(Collected data)
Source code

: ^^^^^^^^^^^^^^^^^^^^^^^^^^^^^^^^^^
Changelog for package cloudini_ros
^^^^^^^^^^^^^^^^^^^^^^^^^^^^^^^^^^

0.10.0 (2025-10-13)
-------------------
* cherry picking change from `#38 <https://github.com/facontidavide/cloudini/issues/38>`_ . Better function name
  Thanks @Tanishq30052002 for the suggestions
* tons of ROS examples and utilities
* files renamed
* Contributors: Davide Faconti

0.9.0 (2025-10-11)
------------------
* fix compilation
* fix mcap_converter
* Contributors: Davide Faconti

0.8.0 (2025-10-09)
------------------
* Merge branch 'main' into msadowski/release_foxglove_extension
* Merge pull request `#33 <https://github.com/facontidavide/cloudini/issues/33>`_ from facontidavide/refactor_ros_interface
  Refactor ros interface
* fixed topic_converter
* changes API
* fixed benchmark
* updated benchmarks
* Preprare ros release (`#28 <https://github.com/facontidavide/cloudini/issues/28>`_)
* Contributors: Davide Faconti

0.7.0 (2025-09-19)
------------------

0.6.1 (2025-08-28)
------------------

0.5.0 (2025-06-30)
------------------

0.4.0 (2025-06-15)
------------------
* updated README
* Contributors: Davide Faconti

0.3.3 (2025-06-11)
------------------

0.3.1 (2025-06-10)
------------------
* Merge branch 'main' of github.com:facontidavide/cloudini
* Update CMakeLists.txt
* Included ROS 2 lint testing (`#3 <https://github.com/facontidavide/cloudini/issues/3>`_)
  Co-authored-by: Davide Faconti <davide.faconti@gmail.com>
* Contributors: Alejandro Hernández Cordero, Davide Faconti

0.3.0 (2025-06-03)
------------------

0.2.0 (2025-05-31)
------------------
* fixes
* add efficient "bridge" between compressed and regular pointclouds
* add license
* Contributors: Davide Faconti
* * *
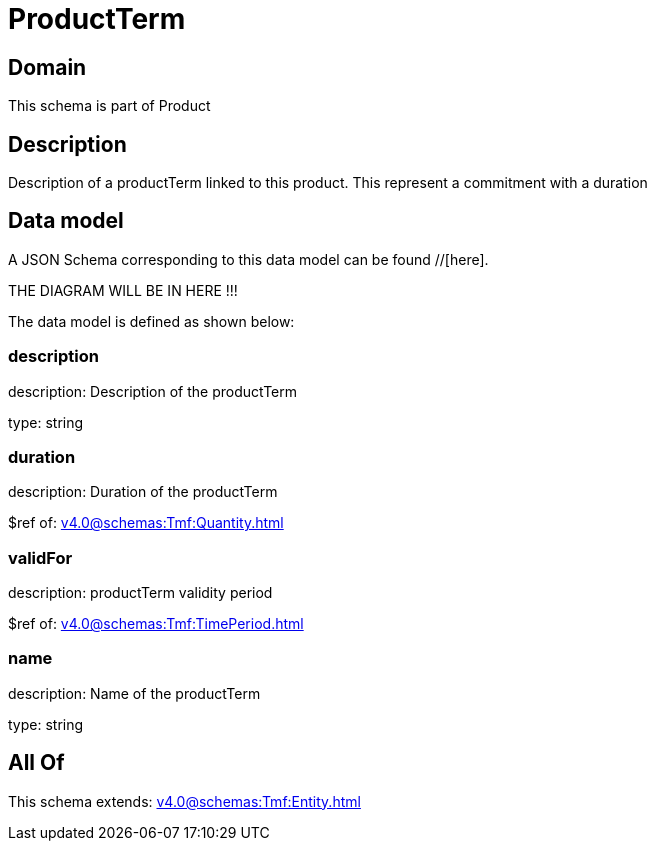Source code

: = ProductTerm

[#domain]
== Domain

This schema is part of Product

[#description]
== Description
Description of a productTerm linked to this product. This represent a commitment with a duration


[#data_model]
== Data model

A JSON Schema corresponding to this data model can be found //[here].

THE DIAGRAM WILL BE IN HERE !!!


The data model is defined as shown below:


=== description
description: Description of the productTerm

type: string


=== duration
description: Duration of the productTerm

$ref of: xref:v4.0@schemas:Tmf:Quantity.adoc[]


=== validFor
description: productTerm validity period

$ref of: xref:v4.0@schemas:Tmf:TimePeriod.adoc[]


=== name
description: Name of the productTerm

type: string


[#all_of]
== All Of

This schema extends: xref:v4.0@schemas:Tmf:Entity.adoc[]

### [DIRECTIONS]
Scan the lines above for the word "issues" and copy every one where it occurs.

### [TASK OUTPUT]
* cherry picking change from `#38 <https://github.com/facontidavide/cloudini/issues/38>`_ . Better function name
* Merge pull request `#33 <https://github.com/facontidavide/cloudini/issues/33>`_ from facontidavide/refactor_ros_interface
* Preprare ros release (`#28 <https://github.com/facontidavide/cloudini/issues/28>`_)
* Included ROS 2 lint testing (`#3 <https://github.com/facontidavide/cloudini/issues/3>`_)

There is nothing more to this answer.